YOUR OBJECTIVE
All of the data that follows is to be written out exactly, with images excluded.

RECORDS TO USE
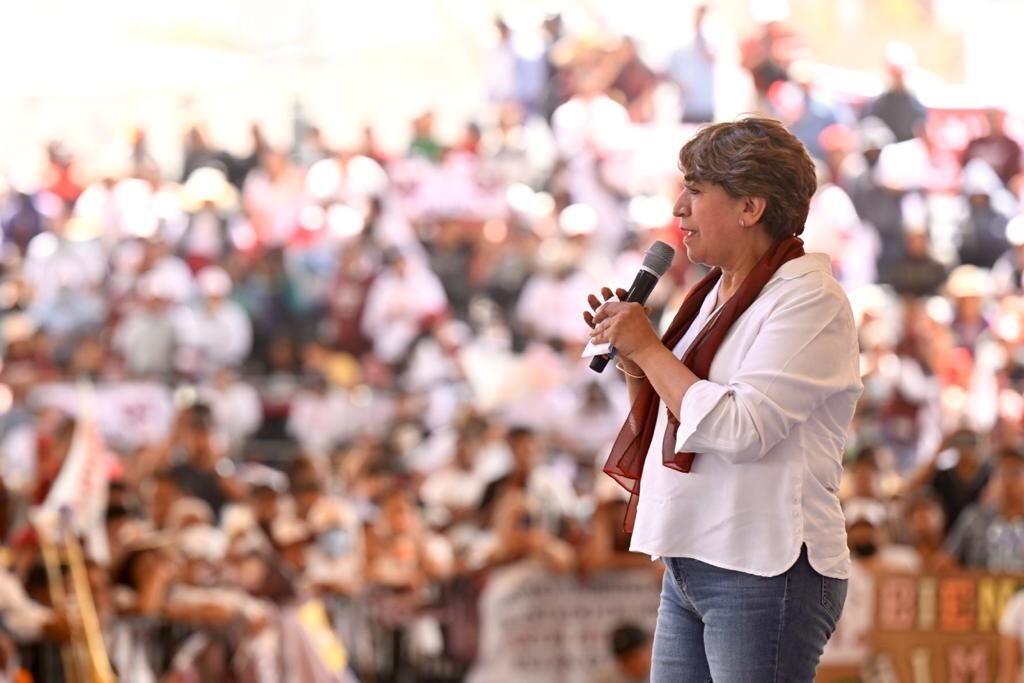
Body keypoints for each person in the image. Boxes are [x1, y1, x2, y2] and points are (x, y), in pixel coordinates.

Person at [585, 116, 861, 681]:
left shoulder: (809, 299)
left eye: (695, 190)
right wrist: (637, 359)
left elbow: (740, 429)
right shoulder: (712, 292)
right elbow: (676, 408)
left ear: (750, 207)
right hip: (695, 554)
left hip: (763, 567)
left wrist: (650, 348)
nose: (678, 208)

TASK ANSWER
Body keypoints for each person in the image. Boxes are [x1, y1, x2, y2] and points are (x, y), in pixel coordinates.

Person at [585, 116, 861, 681]:
left shoulder: (809, 299)
left eye: (695, 190)
right wrist: (637, 359)
left elbow: (740, 429)
right shoulder: (712, 292)
right elbow: (676, 408)
left ear: (750, 207)
right hip: (695, 554)
left hip: (763, 567)
left wrist: (650, 348)
nose: (678, 208)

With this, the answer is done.